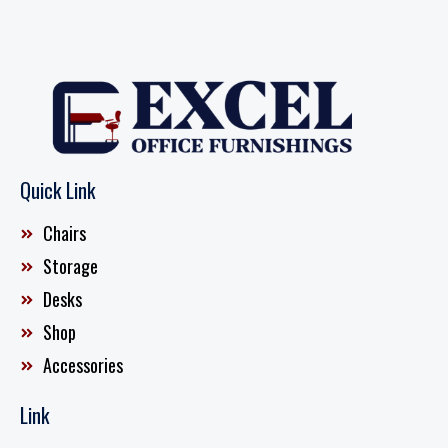
Quick Link
Chairs
Storage
Desks
Shop
Accessories
Link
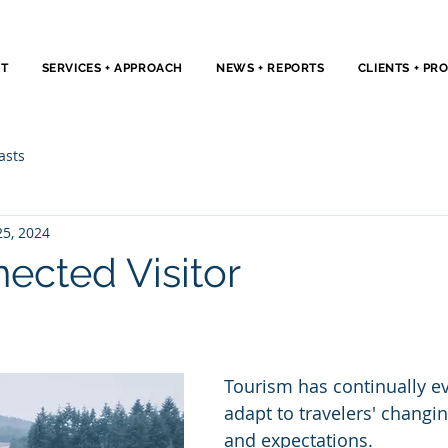
T
SERVICES + APPROACH
NEWS + REPORTS
CLIENTS + PR
asts
25, 2024
ected Visitor
Tourism has continually ev
adapt to travelers' changi
and expectations. 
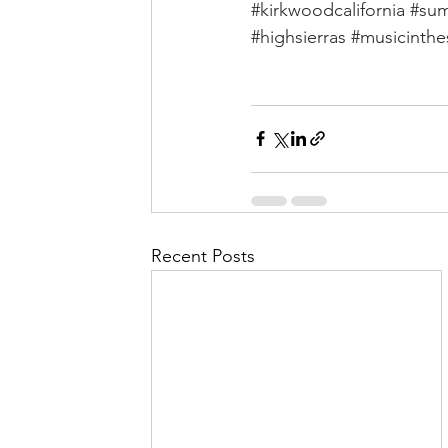
#kirkwoodcalifornia
#sum
#highsierras
#musicinthe
Recent Posts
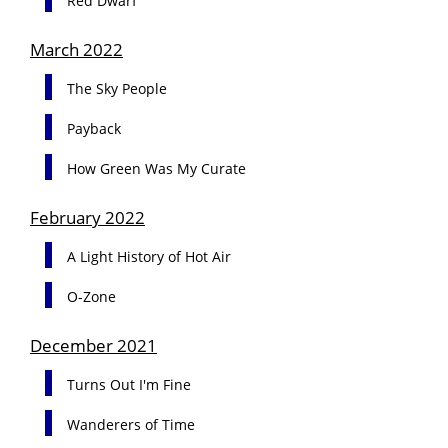
Red Dwarf
March 2022
The Sky People
Payback
How Green Was My Curate
February 2022
A Light History of Hot Air
O-Zone
December 2021
Turns Out I'm Fine
Wanderers of Time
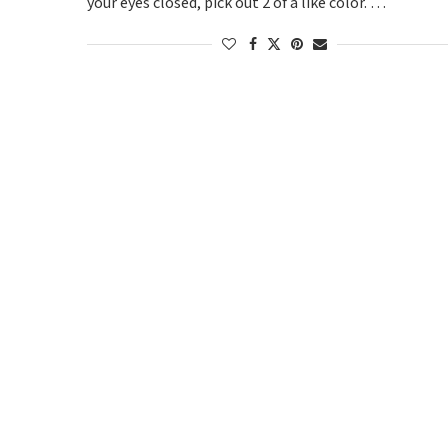
your eyes closed, pick out 2 of a like color. …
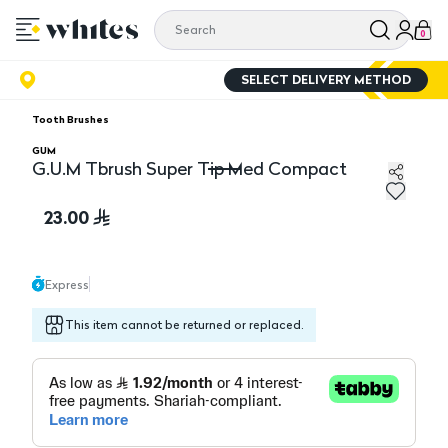
0
SELECT DELIVERY METHOD
Tooth Brushes
GUM
G.U.M Tbrush Super Tip Med Compact
G.U.M Tbrush Super Tip Med Compact
23.00
Express
This item cannot be returned or replaced.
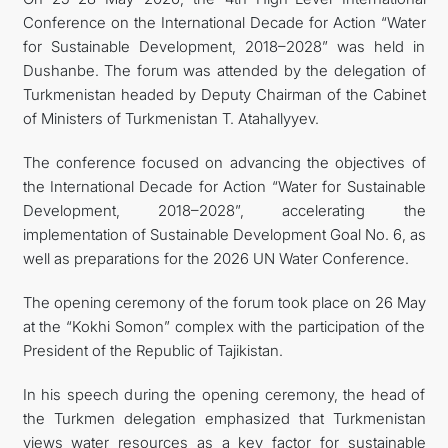
Conference on the International Decade for Action “Water
CONTACT US
for Sustainable Development, 2018–2028” was held in
Dushanbe. The forum was attended by the delegation of
Turkmenistan headed by Deputy Chairman of the Cabinet
of Ministers of Turkmenistan T. Atahallyyev.
The conference focused on advancing the objectives of
the International Decade for Action “Water for Sustainable
Development, 2018–2028”, accelerating the
implementation of Sustainable Development Goal No. 6, as
well as preparations for the 2026 UN Water Conference.
The opening ceremony of the forum took place on 26 May
at the “Kokhi Somon” complex with the participation of the
President of the Republic of Tajikistan.
In his speech during the opening ceremony, the head of
the Turkmen delegation emphasized that Turkmenistan
views water resources as a key factor for sustainable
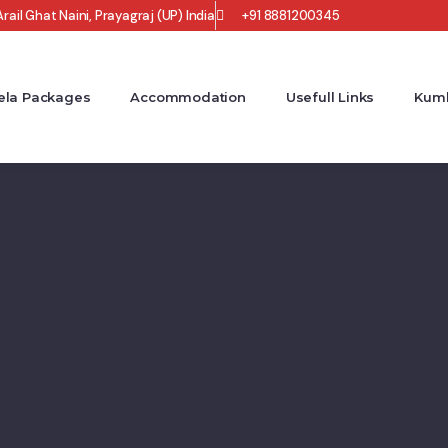
rail Ghat Naini, Prayagraj (UP) India
+91 8881200345
la Packages
Accommodation
Usefull Links
Kumb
====
Copy out the text of all the records above, line by line and unchanged. Leave the pictures out of your answer.

## WORKED SOLUTION
Quick Link
Chairs
Storage
Desks
Shop
Accessories
Link
T
SERVICES + APPROACH
NEWS + REPORTS
CLIENTS + PR
asts
25, 2024
ected Visitor
Tourism has continually ev
adapt to travelers' changi
and expectations. 
#kirkwoodcalifornia
#sum
#highsierras
#musicinthe
Recent Posts
Red Dwarf
March 2022
The Sky People
Payback
How Green Was My Curate
February 2022
A Light History of Hot Air
O-Zone
December 2021
Turns Out I'm Fine
Wanderers of Time
your eyes closed, pick out 2 of a like color. …
0
SELECT DELIVERY METHOD
Tooth Brushes
GUM
G.U.M Tbrush Super Tip Med Compact
G.U.M Tbrush Super Tip Med Compact
23.00
Express
This item cannot be returned or replaced.
Conference on the International Decade for Action “Water
CONTACT US
for Sustainable Development, 2018–2028” was held in
Dushanbe. The forum was attended by the delegation of
Turkmenistan headed by Deputy Chairman of the Cabinet
of Ministers of Turkmenistan T. Atahallyyev.
The conference focused on advancing the objectives of
the International Decade for Action “Water for Sustainable
Development, 2018–2028”, accelerating the
implementation of Sustainable Development Goal No. 6, as
well as preparations for the 2026 UN Water Conference.
The opening ceremony of the forum took place on 26 May
at the “Kokhi Somon” complex with the participation of the
President of the Republic of Tajikistan.
In his speech during the opening ceremony, the head of
the Turkmen delegation emphasized that Turkmenistan
views water resources as a key factor for sustainable
rail Ghat Naini, Prayagraj (UP) India
+91 8881200345
la Packages
Accommodation
Usefull Links
Kumb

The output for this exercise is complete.